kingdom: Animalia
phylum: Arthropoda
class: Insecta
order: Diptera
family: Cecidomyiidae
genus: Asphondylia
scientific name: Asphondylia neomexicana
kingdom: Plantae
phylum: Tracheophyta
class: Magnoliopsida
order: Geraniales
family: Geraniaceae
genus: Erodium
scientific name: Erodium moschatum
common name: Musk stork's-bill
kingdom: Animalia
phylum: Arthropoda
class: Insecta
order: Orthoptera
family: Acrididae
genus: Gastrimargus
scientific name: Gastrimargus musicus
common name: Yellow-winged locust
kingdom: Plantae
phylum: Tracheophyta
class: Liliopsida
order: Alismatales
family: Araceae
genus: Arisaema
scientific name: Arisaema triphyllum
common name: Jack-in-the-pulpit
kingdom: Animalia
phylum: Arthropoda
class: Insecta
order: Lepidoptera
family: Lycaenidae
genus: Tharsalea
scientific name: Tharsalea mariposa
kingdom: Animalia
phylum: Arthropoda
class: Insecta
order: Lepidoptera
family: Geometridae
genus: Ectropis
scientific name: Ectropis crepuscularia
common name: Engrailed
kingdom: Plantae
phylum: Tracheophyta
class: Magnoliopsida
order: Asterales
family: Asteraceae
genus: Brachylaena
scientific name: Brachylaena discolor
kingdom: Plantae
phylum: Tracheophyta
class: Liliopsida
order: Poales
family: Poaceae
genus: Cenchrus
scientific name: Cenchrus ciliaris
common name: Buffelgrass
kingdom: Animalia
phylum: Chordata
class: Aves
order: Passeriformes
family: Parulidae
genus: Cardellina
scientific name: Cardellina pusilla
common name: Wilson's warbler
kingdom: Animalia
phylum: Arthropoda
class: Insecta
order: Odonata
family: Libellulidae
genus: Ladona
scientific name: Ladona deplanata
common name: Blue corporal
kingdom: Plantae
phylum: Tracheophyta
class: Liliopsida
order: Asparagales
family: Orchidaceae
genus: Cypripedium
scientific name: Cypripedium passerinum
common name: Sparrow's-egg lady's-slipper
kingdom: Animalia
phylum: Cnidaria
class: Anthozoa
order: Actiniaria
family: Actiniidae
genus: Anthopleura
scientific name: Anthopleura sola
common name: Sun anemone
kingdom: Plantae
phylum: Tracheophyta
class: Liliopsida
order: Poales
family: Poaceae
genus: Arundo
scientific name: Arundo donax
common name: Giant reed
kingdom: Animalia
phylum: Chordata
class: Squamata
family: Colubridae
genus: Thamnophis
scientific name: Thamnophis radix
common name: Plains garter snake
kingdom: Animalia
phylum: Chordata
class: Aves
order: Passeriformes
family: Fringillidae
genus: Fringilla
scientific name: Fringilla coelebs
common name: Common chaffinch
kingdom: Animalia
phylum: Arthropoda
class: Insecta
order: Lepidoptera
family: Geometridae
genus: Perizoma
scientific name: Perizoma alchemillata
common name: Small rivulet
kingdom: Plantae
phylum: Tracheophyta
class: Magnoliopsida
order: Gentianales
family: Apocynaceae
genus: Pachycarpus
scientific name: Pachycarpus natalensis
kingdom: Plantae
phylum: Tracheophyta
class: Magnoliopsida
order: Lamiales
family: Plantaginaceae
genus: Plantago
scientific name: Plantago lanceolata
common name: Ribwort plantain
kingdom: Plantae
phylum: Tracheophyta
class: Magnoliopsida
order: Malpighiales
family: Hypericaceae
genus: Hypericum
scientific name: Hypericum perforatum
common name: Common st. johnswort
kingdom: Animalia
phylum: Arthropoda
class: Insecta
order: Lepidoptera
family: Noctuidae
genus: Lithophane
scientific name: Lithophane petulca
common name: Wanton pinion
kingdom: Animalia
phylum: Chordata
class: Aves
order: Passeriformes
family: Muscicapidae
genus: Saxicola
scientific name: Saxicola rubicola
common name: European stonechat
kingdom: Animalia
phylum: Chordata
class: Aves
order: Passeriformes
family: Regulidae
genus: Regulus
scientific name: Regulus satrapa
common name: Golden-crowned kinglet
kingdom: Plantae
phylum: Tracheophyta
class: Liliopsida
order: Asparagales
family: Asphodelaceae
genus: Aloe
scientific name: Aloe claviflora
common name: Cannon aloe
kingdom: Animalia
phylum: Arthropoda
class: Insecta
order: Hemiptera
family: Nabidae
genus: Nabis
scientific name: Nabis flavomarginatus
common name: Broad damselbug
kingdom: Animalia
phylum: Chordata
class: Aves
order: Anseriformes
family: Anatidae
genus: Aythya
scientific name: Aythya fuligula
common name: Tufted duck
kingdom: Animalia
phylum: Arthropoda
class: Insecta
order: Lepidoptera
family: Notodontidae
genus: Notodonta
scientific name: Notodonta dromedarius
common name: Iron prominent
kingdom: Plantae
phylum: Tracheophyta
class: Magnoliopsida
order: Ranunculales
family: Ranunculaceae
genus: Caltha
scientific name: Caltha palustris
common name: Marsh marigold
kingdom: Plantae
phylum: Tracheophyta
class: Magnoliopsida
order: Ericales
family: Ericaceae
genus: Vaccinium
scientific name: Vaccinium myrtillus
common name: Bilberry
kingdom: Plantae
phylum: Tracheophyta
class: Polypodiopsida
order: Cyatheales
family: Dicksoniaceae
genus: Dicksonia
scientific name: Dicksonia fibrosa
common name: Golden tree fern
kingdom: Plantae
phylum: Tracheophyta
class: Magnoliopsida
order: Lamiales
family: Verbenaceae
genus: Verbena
───
> **Exercise requirements**:
Put the material as a JSON list of strings, one string for each line and no blank lines. Begin at the first line of the material and stop after the line that has "common name: Jack-in-the-pulpit".

> **Solved exercise**:
[
  "kingdom: Animalia",
  "phylum: Arthropoda",
  "class: Insecta",
  "order: Diptera",
  "family: Cecidomyiidae",
  "genus: Asphondylia",
  "scientific name: Asphondylia neomexicana",
  "kingdom: Plantae",
  "phylum: Tracheophyta",
  "class: Magnoliopsida",
  "order: Geraniales",
  "family: Geraniaceae",
  "genus: Erodium",
  "scientific name: Erodium moschatum",
  "common name: Musk stork's-bill",
  "kingdom: Animalia",
  "phylum: Arthropoda",
  "class: Insecta",
  "order: Orthoptera",
  "family: Acrididae",
  "genus: Gastrimargus",
  "scientific name: Gastrimargus musicus",
  "common name: Yellow-winged locust",
  "kingdom: Plantae",
  "phylum: Tracheophyta",
  "class: Liliopsida",
  "order: Alismatales",
  "family: Araceae",
  "genus: Arisaema",
  "scientific name: Arisaema triphyllum",
  "common name: Jack-in-the-pulpit"
]